Wherever I saw people raging and drinking without any constraint, I knew that place was not meant for me. I can't remember if I vividly imagined the ideals I wanted. But I clearly knew the things I didn't want to do. And on average, I have become a better husband to my wife, and a great father to my children. I have refused to drink alcohol or even lay a finger on anyone. Even my health speaks to this good lifestyle choice. I am grateful to my father for showing me who I don't want to become."
True to Paul's story, antimodels are powerful for change. But it takes a great deal of inward reflection and real life actions to practise antimodelling. If you don't learn to watch the signs in yourself and others, you wouldn't know how to avoid it.
History Repeats Itself
Human beings don't learn from history.
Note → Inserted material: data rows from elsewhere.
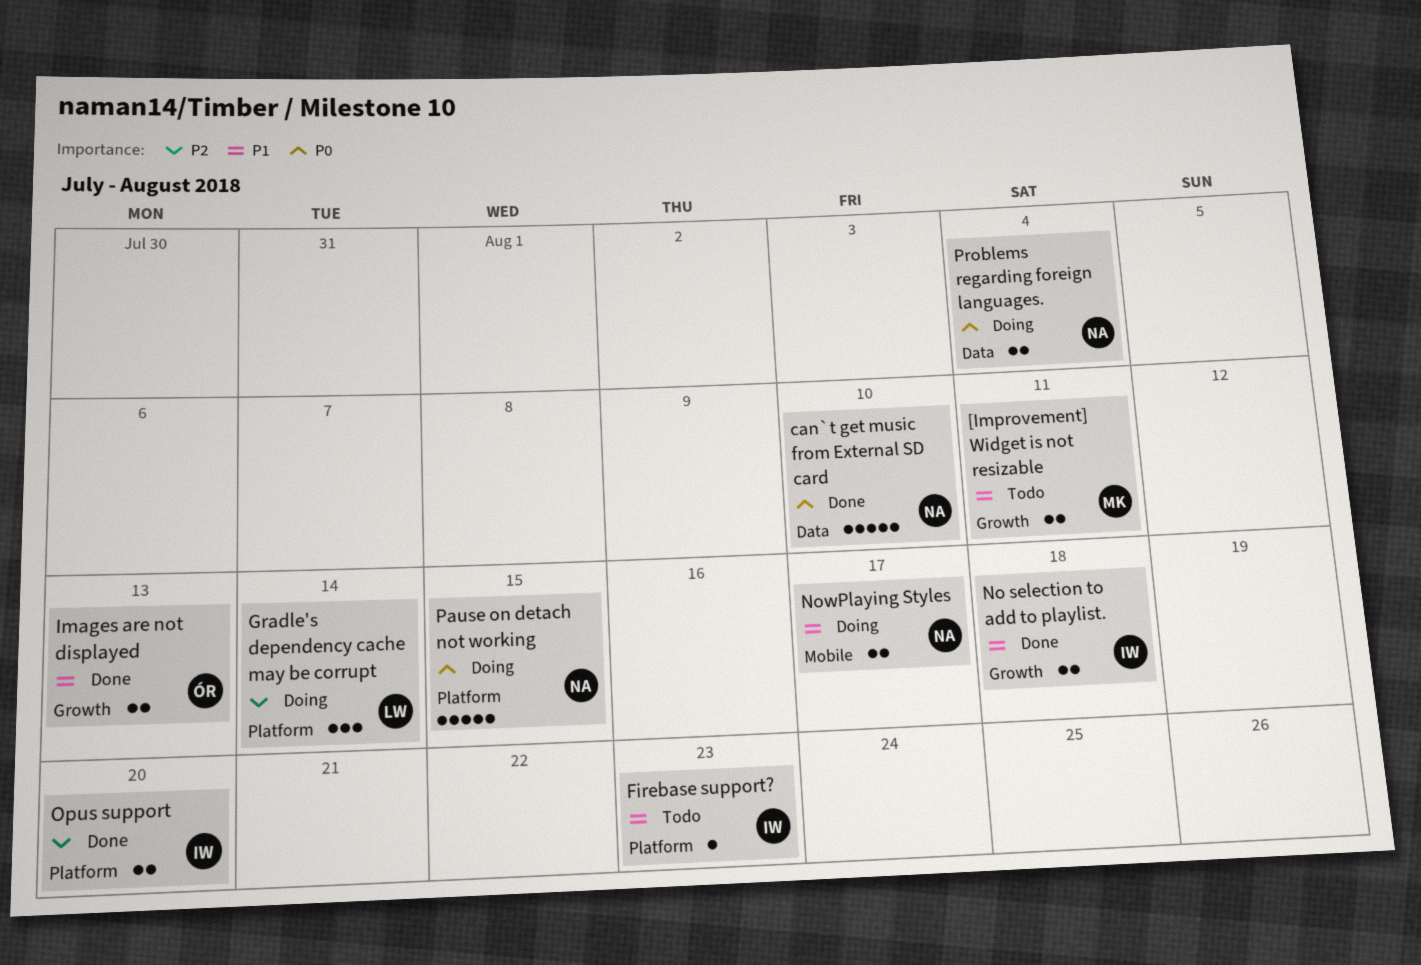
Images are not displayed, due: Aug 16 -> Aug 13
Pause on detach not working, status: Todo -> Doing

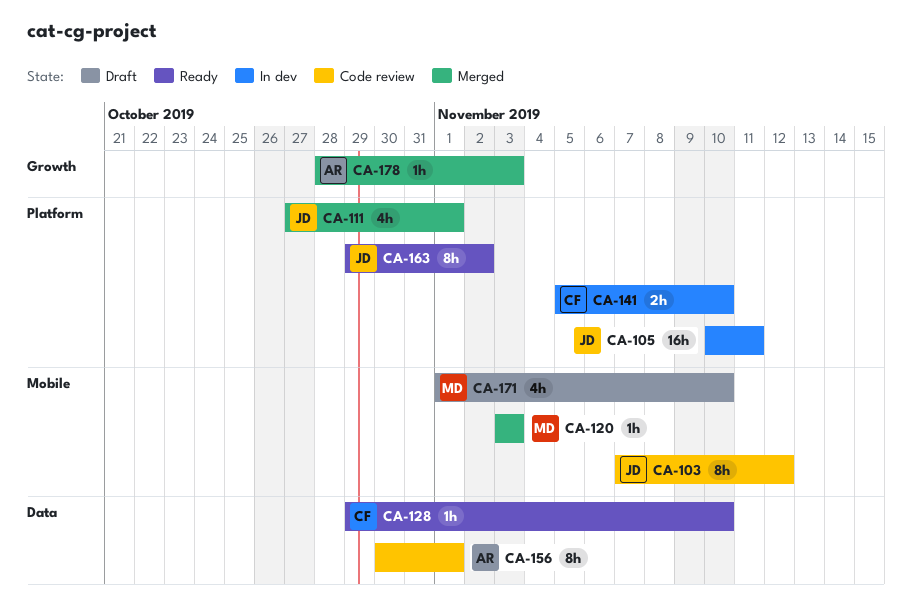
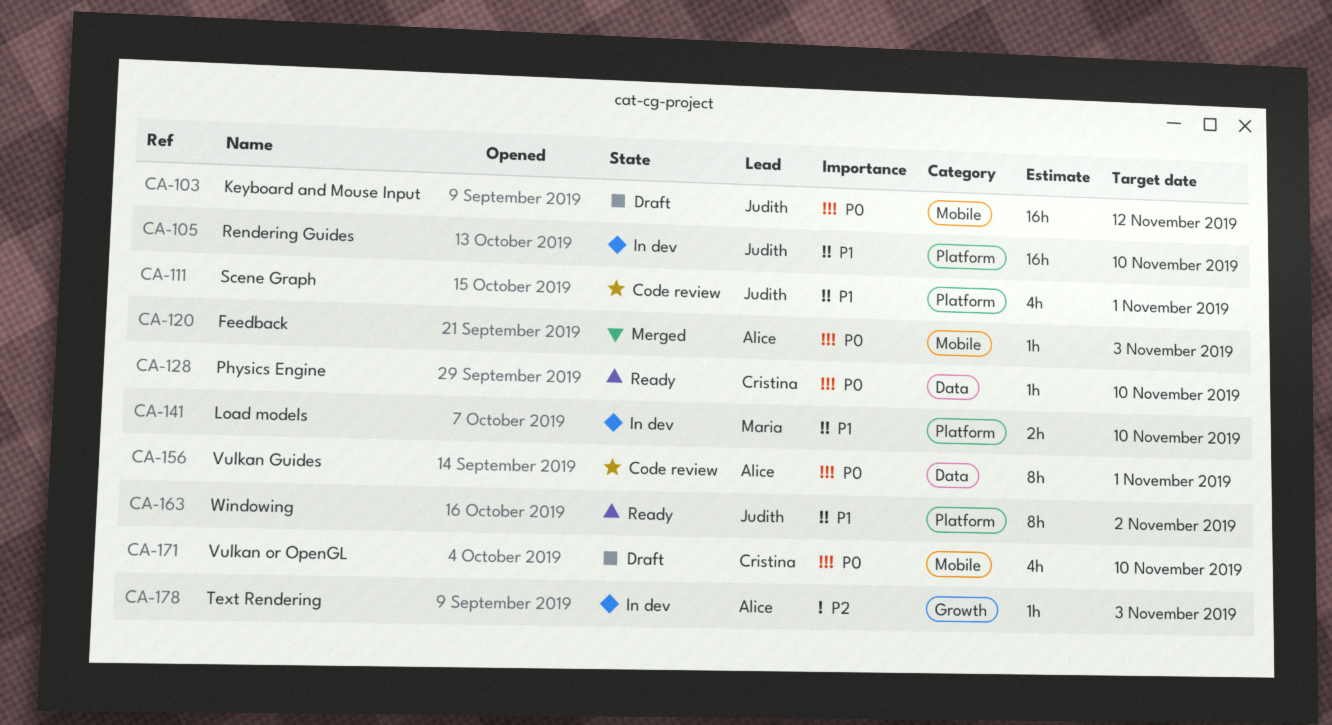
CA-103, status: Code review -> Draft
CA-103, estimate: 8h -> 16h
CA-105, due: Nov 11 -> Nov 10
CA-111, status: Merged -> Code review
CA-120, owner: Maria -> Alice
CA-141, owner: Cristina -> Maria
CA-171, owner: Maria -> Cristina
CA-178, status: Merged -> In dev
This is because looking inwards to check our own flaws tends to attack the love we have for ourselves. We would rather project on others what we avoid in ourselves to escape dealing with the discomfort in finding out that our self-image is inflated. This makes antimodelling hard.
Without sufficient introspection and the admission that what we detest in others might already be present in ourselves, we will never make the needed change.
Use the Antimodel system for self-development. When you spot something in someone else that you don't like, don't be too embarassed to ask if that thing is present in your being. Fun fact: it most likely is.
Just to break your hearts, there is no universe in play where Paul couldn't have ended up like his father. In fact, the regular traffic of life's gravity shows that it is easier for Paul to be like his father than for him to avoid his father's path. It took deliberate work for Paul to avoid his father's route. The Antimodel system requires real work to work.
Antimodel system in simple terms: observe, reflect, transform.